Bone scintigraphy complements, but does not replace survey radiography. The changes in scintigraphy usually proceed the changes noted on the x-rays, since the bone's metabolism usually changes before the bone's structure changes. Scintigraphy is useful in the evaluation of patients with poorly localized lameness, especially when x-rays are inconclusive. Small lesions can result in significant changes in the metabolism of the bone which is assessed through the images. Bone scans are useful for diagnosing conditions such as infections, tumors, and arthritis. The changes caused by these conditions are often seen on bone scans before they show on x-rays. Earlier diagnosis means earlier treatment, and increases the probability that the treatment will be more successful. Bone changes may be apparent on a bone scan, but the cause of the lesion may not be. In these instances, other diagnostic tests may be necessary.
Thyroid scintigraphy (thyroid scan) is used to detect hyperfunctioning thyroid tissue that causes hyperthyroidism. Its major value is in determining the extent of the gland involvement. It is also used to evaluate thyroid tumors (adenomas and carcinomas) in dogs and cats. The tracer is administered, and it delineates functioning thyroid tissue and will help in determining if the condition involves one or both of the thyroid glands.
Brain scintigraphy is used to evaluate the integrity of the blood brain barrier. In a normal brain, there is a barrier which blocks the movement of many substances from the blood vessels into the brain tissue. So in a normal brain, the tracer would be unable to pass from the blood through the barrier and into the brain. If a brain tumor, abscess, or vascular lesion (stroke) is present, the barrier may not be intact and the tracer can then enter the affected area.
Portal scintigraphy is used to diagnose portosystemic shunts. The portal system is comprised of blood vessels which normally collect blood from the stomach and intestines. The system then sends the blood through the liver before the blood goes back to the heart. This allows the liver to be the first organ to receive nutrients (or toxins) absorbed from the intestines. With a portosystemic shunt, the blood bypasses the liver and goes directly to the heart.
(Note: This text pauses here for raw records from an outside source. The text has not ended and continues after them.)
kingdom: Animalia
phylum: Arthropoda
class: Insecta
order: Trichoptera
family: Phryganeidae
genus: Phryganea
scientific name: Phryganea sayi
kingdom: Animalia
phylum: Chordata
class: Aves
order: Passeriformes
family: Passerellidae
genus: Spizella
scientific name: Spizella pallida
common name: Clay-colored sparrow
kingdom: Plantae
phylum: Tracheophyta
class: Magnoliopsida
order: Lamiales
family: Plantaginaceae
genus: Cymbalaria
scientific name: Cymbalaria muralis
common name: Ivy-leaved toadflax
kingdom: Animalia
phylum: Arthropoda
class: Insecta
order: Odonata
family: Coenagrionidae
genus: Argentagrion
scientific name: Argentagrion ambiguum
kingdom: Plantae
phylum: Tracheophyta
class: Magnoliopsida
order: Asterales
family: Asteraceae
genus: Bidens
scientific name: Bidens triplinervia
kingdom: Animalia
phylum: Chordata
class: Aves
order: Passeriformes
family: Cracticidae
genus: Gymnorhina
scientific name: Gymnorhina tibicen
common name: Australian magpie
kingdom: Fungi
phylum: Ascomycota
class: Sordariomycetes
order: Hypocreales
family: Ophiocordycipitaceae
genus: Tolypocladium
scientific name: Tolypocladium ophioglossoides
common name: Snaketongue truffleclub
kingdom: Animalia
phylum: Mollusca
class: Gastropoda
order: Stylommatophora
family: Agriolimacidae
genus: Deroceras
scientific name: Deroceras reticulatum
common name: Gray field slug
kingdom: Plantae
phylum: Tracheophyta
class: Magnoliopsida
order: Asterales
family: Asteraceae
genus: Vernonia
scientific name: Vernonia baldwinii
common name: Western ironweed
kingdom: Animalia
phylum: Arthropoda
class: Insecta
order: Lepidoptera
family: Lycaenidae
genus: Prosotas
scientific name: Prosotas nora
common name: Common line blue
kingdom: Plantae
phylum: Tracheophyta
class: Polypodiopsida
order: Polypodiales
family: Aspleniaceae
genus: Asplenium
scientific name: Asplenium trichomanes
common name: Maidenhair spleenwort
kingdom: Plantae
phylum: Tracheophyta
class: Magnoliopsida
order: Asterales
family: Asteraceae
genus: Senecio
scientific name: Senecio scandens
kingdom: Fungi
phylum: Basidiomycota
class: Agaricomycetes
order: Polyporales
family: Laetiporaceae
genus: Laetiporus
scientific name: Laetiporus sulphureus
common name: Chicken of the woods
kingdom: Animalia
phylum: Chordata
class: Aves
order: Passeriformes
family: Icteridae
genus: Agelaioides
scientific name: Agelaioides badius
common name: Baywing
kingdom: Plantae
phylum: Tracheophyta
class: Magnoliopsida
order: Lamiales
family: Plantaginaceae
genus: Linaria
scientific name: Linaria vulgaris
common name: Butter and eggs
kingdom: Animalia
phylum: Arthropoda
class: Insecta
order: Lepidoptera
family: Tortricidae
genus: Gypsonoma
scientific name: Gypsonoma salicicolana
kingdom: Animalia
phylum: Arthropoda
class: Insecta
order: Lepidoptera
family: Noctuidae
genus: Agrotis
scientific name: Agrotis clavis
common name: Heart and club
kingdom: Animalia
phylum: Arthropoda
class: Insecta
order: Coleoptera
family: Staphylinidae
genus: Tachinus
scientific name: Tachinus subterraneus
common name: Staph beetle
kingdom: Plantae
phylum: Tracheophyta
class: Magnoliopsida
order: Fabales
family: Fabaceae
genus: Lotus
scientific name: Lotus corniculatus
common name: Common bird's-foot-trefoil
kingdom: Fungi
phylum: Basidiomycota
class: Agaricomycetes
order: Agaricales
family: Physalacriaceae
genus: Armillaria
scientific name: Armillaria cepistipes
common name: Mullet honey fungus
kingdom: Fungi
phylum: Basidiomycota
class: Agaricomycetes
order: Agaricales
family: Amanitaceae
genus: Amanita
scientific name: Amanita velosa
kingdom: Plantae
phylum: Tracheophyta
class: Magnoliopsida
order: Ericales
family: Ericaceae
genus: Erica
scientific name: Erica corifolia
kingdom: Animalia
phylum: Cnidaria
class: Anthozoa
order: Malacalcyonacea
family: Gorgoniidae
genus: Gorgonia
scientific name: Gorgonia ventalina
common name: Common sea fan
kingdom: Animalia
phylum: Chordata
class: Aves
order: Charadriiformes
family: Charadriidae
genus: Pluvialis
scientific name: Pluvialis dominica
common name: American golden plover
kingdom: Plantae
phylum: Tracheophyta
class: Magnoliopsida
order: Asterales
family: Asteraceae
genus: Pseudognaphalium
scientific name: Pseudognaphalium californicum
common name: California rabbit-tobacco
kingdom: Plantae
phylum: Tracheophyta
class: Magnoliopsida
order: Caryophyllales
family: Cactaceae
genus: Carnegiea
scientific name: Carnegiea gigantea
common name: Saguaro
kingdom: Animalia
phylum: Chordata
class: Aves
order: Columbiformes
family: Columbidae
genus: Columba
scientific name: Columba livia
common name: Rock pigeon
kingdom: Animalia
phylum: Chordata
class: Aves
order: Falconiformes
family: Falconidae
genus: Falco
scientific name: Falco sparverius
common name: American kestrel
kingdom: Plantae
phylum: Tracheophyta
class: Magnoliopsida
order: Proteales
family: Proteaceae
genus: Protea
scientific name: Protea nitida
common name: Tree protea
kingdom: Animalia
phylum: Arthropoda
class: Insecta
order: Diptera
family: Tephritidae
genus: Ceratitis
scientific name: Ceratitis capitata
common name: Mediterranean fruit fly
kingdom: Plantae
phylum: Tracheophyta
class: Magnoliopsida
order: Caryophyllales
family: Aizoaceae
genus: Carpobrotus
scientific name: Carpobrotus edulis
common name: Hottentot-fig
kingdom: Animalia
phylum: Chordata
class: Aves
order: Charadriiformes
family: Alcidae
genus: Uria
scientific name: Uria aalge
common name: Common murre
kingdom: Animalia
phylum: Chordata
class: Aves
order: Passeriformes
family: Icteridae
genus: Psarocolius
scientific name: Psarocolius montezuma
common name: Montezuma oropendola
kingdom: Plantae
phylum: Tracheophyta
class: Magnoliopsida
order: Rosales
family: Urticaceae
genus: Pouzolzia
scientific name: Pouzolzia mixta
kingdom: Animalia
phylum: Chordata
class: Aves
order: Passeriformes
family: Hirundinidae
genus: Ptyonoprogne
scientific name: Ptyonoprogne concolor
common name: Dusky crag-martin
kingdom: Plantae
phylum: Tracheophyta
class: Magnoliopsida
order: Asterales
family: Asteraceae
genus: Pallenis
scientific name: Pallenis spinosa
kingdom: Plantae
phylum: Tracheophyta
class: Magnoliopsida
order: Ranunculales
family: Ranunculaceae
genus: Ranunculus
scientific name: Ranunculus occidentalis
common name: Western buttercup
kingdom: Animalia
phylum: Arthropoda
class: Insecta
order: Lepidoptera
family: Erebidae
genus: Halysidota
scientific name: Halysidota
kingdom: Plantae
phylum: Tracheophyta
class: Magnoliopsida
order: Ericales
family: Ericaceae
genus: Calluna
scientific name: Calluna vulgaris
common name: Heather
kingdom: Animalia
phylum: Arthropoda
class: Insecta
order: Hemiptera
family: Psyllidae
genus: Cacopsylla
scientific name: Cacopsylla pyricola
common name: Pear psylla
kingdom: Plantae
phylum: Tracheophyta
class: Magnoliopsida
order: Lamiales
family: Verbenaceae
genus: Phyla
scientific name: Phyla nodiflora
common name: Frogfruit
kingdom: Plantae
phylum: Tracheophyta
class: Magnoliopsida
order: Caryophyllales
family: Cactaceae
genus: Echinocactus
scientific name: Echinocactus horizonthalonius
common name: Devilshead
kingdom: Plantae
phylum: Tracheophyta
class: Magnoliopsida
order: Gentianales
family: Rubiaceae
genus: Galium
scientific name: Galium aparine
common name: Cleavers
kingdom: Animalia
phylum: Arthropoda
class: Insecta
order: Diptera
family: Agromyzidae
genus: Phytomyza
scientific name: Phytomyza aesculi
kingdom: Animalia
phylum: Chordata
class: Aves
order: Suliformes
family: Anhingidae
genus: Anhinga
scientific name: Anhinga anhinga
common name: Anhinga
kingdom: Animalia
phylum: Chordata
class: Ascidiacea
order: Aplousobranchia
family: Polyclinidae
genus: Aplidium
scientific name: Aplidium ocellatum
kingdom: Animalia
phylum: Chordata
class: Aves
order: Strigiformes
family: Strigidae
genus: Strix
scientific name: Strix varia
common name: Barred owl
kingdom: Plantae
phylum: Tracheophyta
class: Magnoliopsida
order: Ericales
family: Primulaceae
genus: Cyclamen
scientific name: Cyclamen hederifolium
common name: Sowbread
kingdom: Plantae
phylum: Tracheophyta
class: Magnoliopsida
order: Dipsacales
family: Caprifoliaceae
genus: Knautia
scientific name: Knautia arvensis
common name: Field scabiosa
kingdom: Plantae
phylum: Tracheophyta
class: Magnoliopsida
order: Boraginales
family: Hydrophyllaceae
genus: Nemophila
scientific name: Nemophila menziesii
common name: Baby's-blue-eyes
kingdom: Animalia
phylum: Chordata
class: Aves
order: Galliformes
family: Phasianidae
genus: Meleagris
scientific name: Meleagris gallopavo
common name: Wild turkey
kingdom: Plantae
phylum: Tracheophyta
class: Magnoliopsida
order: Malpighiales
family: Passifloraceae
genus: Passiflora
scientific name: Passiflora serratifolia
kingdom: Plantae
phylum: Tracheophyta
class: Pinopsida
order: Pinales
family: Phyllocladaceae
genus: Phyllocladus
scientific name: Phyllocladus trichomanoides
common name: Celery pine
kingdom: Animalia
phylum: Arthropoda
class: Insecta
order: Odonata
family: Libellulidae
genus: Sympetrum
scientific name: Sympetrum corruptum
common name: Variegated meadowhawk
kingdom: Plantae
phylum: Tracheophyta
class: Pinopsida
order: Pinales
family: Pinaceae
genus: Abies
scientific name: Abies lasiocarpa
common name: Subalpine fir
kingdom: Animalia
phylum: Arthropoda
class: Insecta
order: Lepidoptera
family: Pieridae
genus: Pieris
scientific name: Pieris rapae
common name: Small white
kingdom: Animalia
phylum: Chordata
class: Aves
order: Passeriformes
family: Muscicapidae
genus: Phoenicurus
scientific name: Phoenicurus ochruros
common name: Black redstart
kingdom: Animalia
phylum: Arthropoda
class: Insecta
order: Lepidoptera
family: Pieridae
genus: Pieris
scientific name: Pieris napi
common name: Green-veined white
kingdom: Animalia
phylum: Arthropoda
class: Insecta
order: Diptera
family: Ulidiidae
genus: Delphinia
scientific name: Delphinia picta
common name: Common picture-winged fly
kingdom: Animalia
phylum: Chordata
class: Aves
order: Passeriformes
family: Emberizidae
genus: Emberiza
The liver, then, is malnourished, and the body is potentially exposed to toxins. Portal scintigraphy involves the placement of the tracer into the intestines via an enema and imaging the absorption of the tracer by the liver. Normally, the tracer should go into the portal circulation and to the liver. If a portosystemic shunt is present, the tracer appears in the heart first, or at the same time it appears in the liver. The amount of the shunting is computed from the images. Normal blood flow and typical types of shunts for the species need to be taken into account when reading the images. Surgical correction may be possible to correct the route of the blood flow.